La régression des villes sera-t-elle lente ou rapide ? Vandervelde indique quelques-unes des raisons qui pourront, au moins au début, entraver l’évolution. Pendant longtemps encore, l’attraction des villes continuera à s’exercer et elle retiendra ceux-là mêmes qui jouissent le moins de leurs plaisirs et sont le plus frappés par leurs tares. Durant une période de transition, la vie matérielle sera, d’ailleurs, plus difficile, moins variée, plus coûteuse, parfois, hors de la ville que dans l’intérieur des anciennes enceintes. Le déplacement heurtera des habitudes invétérées, il contrariera, d’ailleurs, des intérêts qui s’efforceront de l’entraver. Les commerçants tenteront de retenir leur clientèle avant de se résigner à la suivre. Les municipalités qui fondent leurs revenus sur l’octroi s’insurgeront contre l’exode, avant de s’ingénier à découvrir des ressources nouvelles. Les politiciens d’arrondissement verront avec déplaisir le déplacement des masses électorales, capable au reste, de réjouir les élu d’une circonscription voisine.
Au point de vue socialiste, l’évacuation des villes ne pourrait avoir qu’un inconvénient, grave il est vrai. Dans ces villes, accusées de tant de crimes, dans ces villes convaincues d’avoir ruiné la morale et l’hygiène, les hommes, en réalité, ont acquis plus d’une vertu. Le sentiment de la solidarité, étouffé par l’isolement égoïste des campagnes, s’est développé dans l’intimité, dans la promiscuité, si l’on veut, des quartiers ouvriers. L’élan révolutionnaire qui, jadis, anima les bourgeois des communes libres derrière leurs remparts, a soulevé le peuple des ruelles et des faubourgs. Solidarité, esprit révolutionnaire, fruits de la civilisation urbaine, seront-ils atténués par la diffusion des villes ? Vandervelde ne le pense pas. L’isolement aux heures de repos ne détruira la vie commune ni dans le travail, ni dans l’étude, ni dans la défense des intérêts communs et, d’autre part, il faudra, pour organiser la vie nouvelle, créer tant de rouages, que l’esprit d’initiative et d’action solidaire s’en verra nécessairement accru.
Les socialistes auraient, en définitive, tort de s’effrayer d’une évolution qu’il n’est pas en leur pouvoir d’enrayer. Ils peuvent, au contraire, en escompter des bénéfices et, eux seuls, ils sont capables de la diriger, pour qu’elle s’accomplisse sans à-coups et ne porte que des fruits bienfaisants. Vandervelde l’affirme en traçant un programme dont nous n’oublierons pas les termes dans nos prochains entretiens. « Ce n’est, dit-il, que par une politique résolument socialiste, s’attachant à la fois aux moyens de transport et aux moyens d’habitation, que l’on verra définitivement disparaître du centre des villes les ruelles immondes, les impasses ténébreuses, tandis que dans les faubourgs et les banlieues, l’initiative municipale fera surgir des logements spacieux où les travailleurs auront en abondance l’air, la lumière, la chaleur, l’eau pure, qui sont indispensables à la plante humaine pour croître, s’épanouir et fructifier normalement ».
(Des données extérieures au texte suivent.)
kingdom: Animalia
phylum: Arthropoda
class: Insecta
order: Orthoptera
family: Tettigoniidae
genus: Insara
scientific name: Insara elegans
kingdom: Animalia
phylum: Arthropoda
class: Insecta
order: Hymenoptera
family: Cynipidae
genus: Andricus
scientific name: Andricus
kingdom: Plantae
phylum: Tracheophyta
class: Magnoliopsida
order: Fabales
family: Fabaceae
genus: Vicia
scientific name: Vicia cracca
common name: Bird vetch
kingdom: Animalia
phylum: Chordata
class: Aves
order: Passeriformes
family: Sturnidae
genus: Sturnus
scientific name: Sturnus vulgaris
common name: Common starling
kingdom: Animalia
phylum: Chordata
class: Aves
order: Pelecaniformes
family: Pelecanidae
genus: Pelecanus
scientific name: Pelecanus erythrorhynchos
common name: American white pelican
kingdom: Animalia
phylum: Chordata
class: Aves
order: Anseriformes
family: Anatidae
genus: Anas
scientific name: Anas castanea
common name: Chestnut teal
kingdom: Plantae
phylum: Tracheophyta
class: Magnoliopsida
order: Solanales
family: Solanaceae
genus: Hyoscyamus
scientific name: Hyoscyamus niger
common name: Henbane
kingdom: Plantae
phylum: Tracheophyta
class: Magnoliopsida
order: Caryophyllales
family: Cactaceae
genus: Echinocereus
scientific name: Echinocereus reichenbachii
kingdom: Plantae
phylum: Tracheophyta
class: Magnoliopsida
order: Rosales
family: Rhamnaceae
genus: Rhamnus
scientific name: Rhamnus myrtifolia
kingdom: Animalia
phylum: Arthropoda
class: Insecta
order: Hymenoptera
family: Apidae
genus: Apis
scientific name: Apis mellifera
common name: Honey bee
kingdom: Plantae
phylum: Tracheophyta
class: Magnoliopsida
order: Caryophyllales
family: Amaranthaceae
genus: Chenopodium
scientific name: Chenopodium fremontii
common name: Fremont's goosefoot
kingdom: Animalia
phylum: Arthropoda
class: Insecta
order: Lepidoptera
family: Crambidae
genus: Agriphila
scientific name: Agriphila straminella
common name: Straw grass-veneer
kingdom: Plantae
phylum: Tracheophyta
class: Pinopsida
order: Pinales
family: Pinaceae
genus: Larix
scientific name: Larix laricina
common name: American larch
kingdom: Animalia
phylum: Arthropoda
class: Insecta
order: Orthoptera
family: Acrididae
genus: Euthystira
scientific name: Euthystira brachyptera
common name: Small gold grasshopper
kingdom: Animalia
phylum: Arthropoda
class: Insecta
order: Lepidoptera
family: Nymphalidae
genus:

En post-scriptum : « Le musée de Versailles sera partiellement rouvert à partir du 1er mai, la galerie des Batailles sera visible les mercredis et dimanches, de 13 à 17 heures […]. Une exposition d’œuvres des artistes tués à l’ennemi, blessés, prisonniers ou mobilisés se tiendra, en mai, salle du Jeu de Paume, aux Tuileries, au profit de la Caisse de la Fraternité des artistes. Le musée du Luxembourg est maintenant rouvert. Le public se presse dans les salles, où quelques œuvres choisies affirment l’intensité de l’art belge contemporain, sa variété, sa richesse et, surtout, son caractère profondément humain. Les œuvres de l’artiste américain Brangwyn, maître aquafortiste, peintre original et ami de la France, jouissent d’une faveur méritée. Elles décorent une grande salle, où l’on admire aussi Ève, Saint Jean-Baptiste, le Baiser, quelques-unes des œuvres les plus puissantes et les plus célèbres de Rodin ».